WHAT NEEDS TO BE DONE:
In the entries below, find the lines with the word "plant" and copy them.

Dataset excerpts:
------------------------------

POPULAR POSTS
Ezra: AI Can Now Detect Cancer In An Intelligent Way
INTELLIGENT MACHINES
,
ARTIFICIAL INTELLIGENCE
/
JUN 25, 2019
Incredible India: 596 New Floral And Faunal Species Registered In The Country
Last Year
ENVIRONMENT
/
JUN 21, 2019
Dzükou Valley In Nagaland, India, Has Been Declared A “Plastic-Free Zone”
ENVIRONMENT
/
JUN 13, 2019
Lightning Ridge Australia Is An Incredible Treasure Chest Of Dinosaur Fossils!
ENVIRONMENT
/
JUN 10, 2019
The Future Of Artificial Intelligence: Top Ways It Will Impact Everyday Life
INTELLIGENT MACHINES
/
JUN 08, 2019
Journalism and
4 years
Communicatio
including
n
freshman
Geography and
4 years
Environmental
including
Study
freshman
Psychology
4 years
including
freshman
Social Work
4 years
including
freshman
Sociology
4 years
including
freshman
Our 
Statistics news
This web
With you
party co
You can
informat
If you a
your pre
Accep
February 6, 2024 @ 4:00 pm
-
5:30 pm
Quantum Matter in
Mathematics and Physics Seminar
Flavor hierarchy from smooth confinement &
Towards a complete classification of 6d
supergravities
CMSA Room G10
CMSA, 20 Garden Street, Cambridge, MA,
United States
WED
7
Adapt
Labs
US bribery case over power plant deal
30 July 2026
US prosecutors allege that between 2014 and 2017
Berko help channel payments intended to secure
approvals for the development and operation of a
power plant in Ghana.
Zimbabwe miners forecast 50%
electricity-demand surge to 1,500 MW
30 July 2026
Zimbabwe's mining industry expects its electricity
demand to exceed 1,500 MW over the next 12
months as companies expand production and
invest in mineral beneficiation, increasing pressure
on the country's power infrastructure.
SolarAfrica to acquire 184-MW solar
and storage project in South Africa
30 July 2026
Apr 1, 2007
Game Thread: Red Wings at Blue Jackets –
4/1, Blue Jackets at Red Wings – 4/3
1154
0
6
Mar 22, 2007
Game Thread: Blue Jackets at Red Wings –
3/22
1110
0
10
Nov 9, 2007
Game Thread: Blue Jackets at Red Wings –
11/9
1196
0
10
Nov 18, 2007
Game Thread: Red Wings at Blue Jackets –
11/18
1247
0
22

------------------------------

TASK OUTPUT:
US bribery case over power plant deal
power plant in Ghana.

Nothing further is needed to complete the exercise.